-- Entries provided follows --

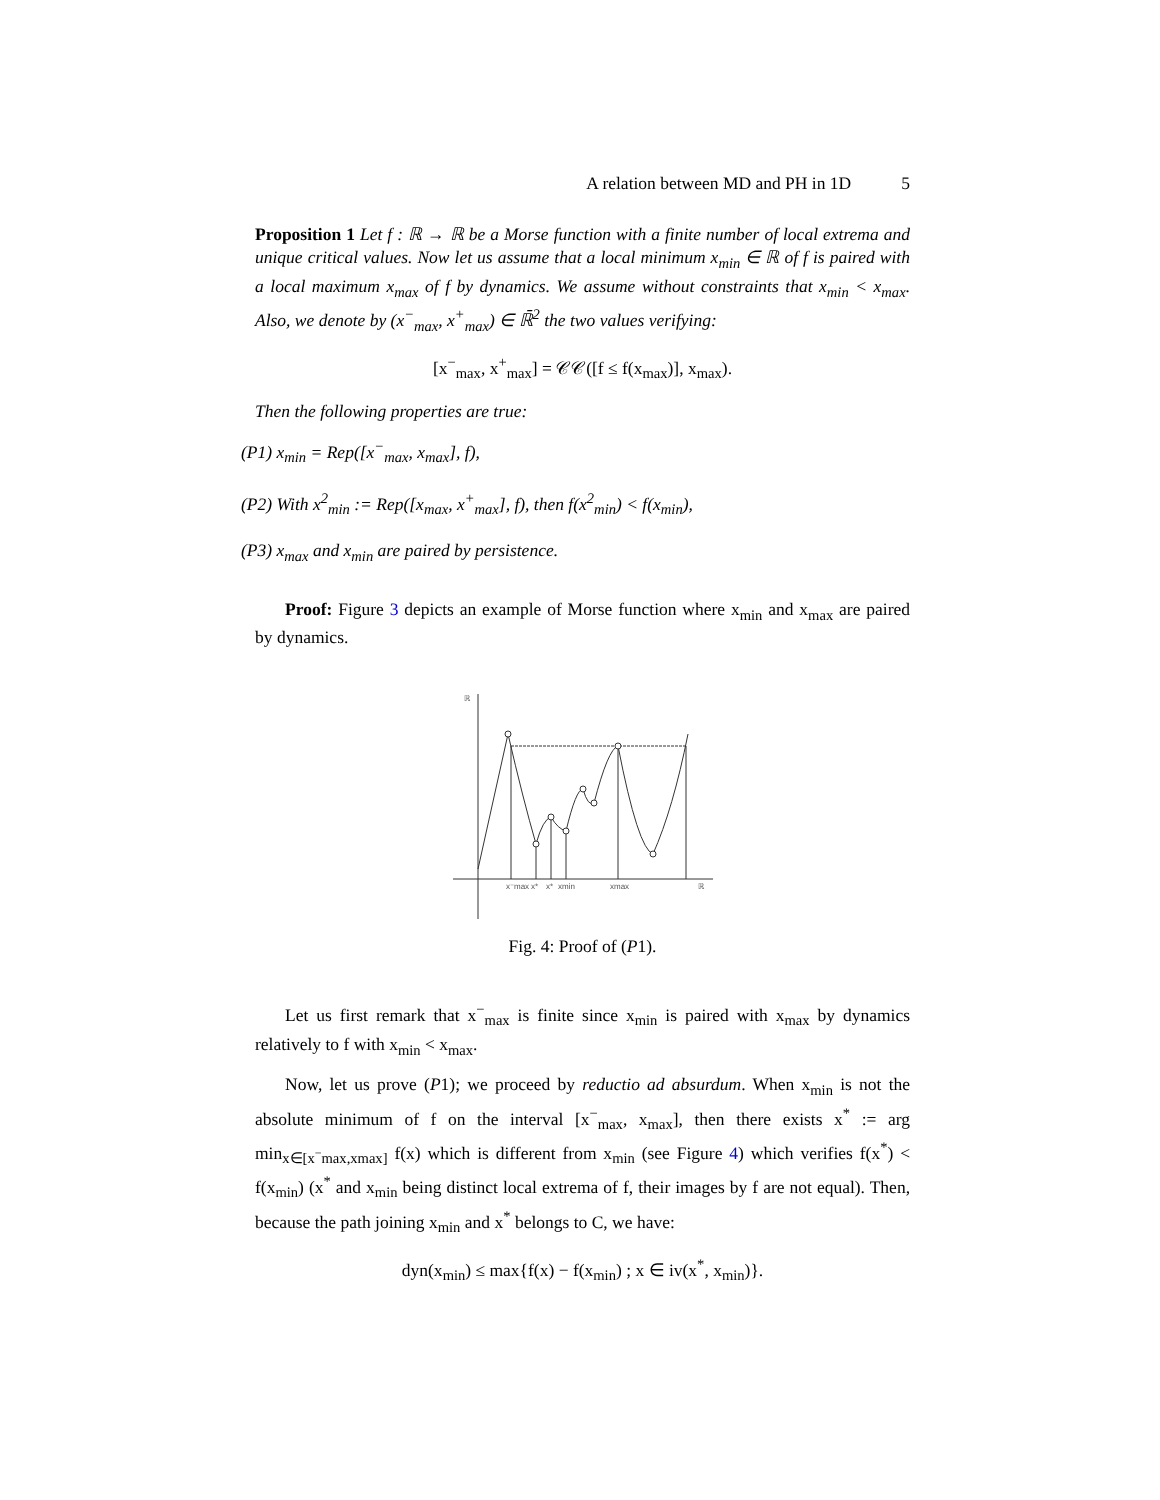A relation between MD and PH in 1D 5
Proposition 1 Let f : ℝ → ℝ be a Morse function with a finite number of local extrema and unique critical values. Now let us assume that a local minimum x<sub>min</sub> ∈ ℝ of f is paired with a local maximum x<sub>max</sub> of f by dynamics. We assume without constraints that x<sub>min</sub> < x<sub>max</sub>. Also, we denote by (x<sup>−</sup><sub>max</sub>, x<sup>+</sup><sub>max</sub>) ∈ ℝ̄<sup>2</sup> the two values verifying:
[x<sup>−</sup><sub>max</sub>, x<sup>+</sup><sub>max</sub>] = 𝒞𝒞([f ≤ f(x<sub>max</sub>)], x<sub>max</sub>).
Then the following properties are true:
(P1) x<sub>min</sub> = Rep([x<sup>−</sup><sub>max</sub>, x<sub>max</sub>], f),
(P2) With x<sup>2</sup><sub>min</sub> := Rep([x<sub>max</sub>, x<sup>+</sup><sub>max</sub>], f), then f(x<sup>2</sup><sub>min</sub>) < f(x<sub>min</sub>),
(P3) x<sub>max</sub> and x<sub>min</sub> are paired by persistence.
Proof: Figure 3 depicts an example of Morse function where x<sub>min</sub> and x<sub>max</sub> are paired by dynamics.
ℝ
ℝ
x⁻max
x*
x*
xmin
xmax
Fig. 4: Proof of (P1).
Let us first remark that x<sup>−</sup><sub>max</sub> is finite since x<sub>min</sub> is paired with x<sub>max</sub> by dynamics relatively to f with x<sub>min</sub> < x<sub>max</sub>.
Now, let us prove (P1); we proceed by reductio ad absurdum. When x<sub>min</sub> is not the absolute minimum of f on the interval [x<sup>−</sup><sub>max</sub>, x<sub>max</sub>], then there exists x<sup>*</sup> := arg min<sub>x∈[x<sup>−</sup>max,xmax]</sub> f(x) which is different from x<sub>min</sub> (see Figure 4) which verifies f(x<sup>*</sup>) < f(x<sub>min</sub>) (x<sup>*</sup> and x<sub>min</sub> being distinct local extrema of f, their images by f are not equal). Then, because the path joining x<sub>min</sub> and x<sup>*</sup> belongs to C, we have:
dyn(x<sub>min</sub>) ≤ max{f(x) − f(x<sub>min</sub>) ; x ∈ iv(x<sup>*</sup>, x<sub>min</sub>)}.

-- Entries provided concluded --

▶ **Task instructions**: Show, from the material above, each line that includes the string "Proof".

▶ **Task solution**:
Proof: Figure 3 depicts an example of Morse function where x<sub>min</sub> and x<sub>max</sub> are paired by dynamics.
Fig. 4: Proof of (P1).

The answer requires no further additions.